Document layout detection data:
<<<<

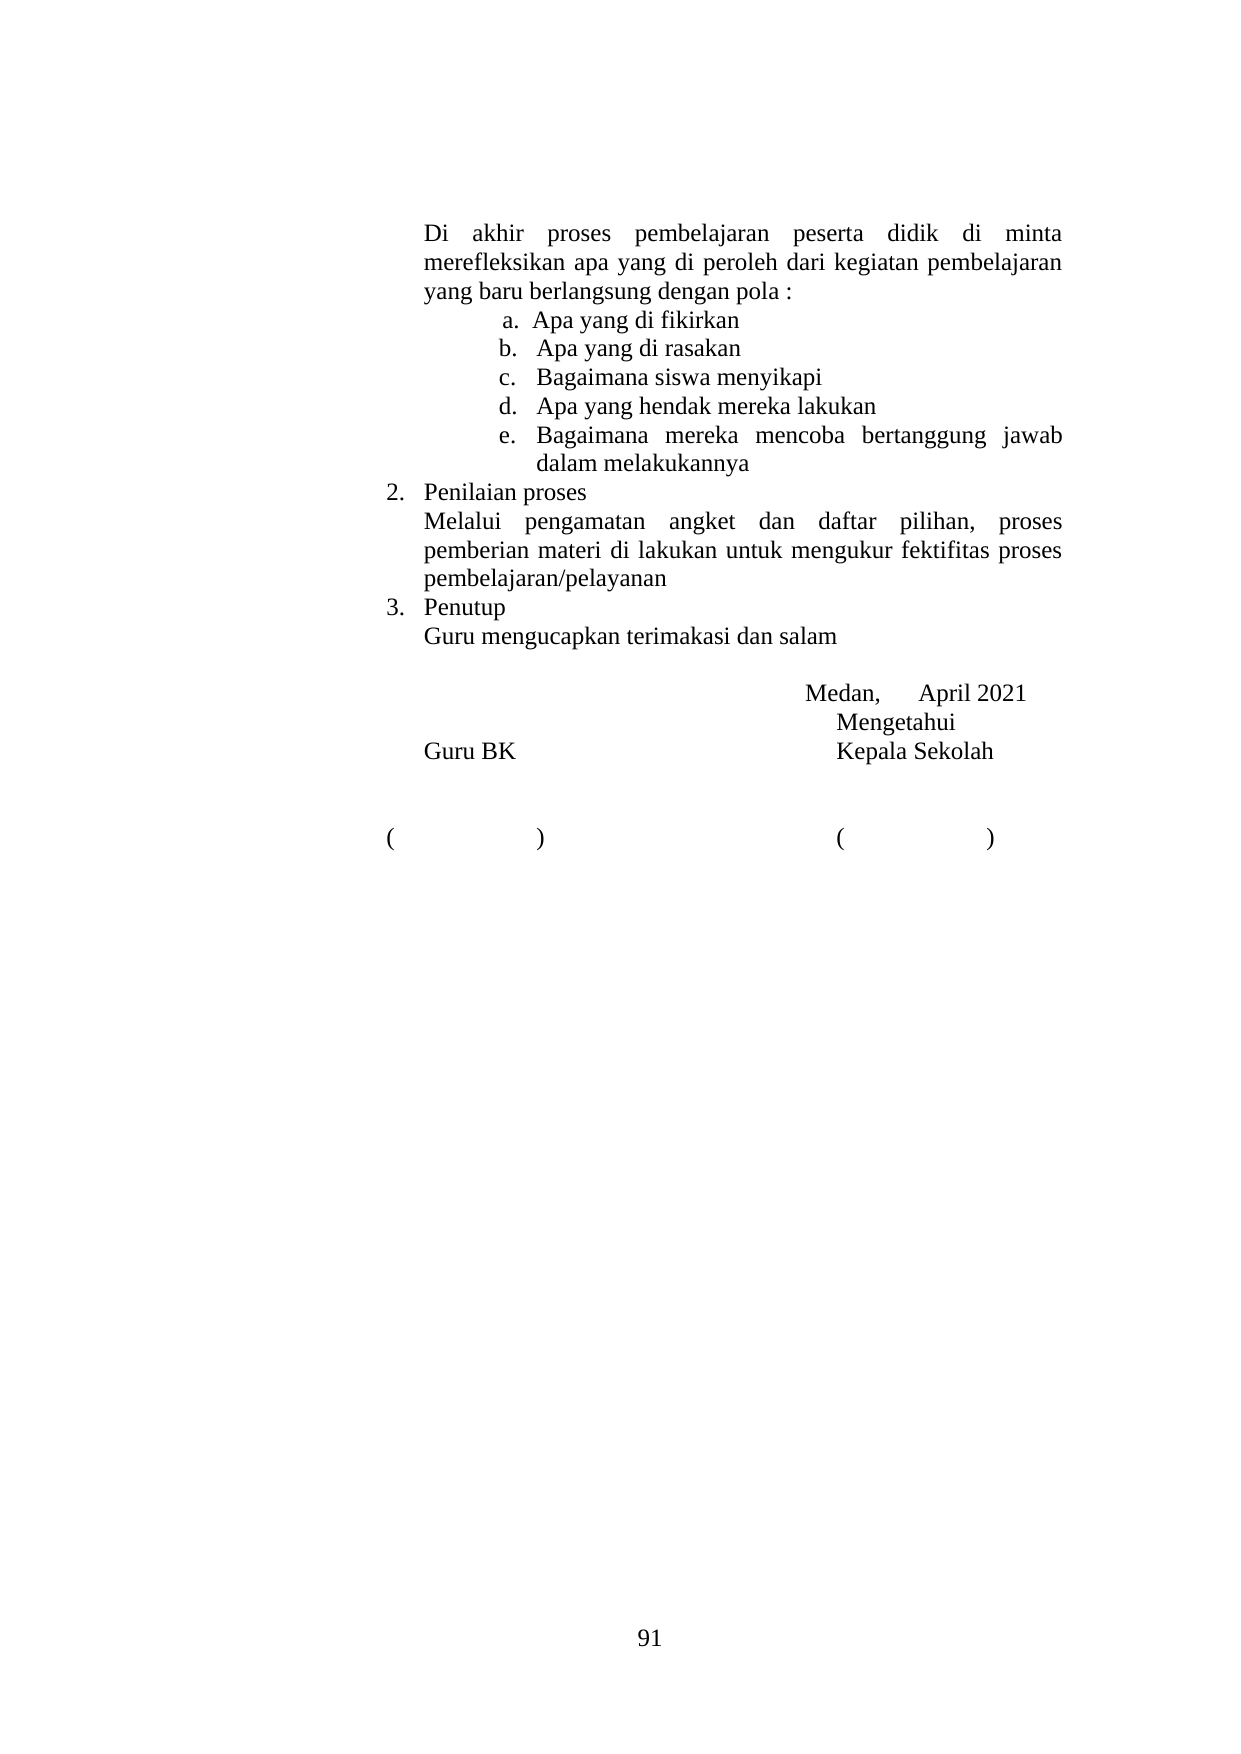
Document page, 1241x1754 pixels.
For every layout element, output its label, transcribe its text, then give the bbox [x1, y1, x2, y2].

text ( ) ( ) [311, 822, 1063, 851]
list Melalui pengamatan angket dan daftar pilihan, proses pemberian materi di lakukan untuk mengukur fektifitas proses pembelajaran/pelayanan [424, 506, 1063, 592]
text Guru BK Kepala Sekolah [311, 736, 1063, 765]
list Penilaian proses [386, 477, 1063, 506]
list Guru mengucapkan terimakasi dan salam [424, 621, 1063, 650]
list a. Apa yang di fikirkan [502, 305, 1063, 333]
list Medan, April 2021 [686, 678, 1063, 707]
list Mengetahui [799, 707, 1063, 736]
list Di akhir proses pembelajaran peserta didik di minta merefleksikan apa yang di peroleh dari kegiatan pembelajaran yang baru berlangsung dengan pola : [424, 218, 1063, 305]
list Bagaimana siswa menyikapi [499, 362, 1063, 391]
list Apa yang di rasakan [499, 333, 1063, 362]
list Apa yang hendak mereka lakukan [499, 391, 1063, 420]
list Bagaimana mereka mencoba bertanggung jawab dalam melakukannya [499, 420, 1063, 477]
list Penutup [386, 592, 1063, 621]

>>>>

» EXERCISE REQUIREMENTS: Your answer must be an exact repeat of all the records, minus the pictures.

» RESULT OF THIS TASK:
Document page, 1241x1754 pixels.
For every layout element, output its label, transcribe its text, then give the bbox [x1, y1, x2, y2].

text ( ) ( ) [311, 822, 1063, 851]
list Melalui pengamatan angket dan daftar pilihan, proses pemberian materi di lakukan untuk mengukur fektifitas proses pembelajaran/pelayanan [424, 506, 1063, 592]
text Guru BK Kepala Sekolah [311, 736, 1063, 765]
list Penilaian proses [386, 477, 1063, 506]
list Guru mengucapkan terimakasi dan salam [424, 621, 1063, 650]
list a. Apa yang di fikirkan [502, 305, 1063, 333]
list Medan, April 2021 [686, 678, 1063, 707]
list Mengetahui [799, 707, 1063, 736]
list Di akhir proses pembelajaran peserta didik di minta merefleksikan apa yang di peroleh dari kegiatan pembelajaran yang baru berlangsung dengan pola : [424, 218, 1063, 305]
list Bagaimana siswa menyikapi [499, 362, 1063, 391]
list Apa yang di rasakan [499, 333, 1063, 362]
list Apa yang hendak mereka lakukan [499, 391, 1063, 420]
list Bagaimana mereka mencoba bertanggung jawab dalam melakukannya [499, 420, 1063, 477]
list Penutup [386, 592, 1063, 621]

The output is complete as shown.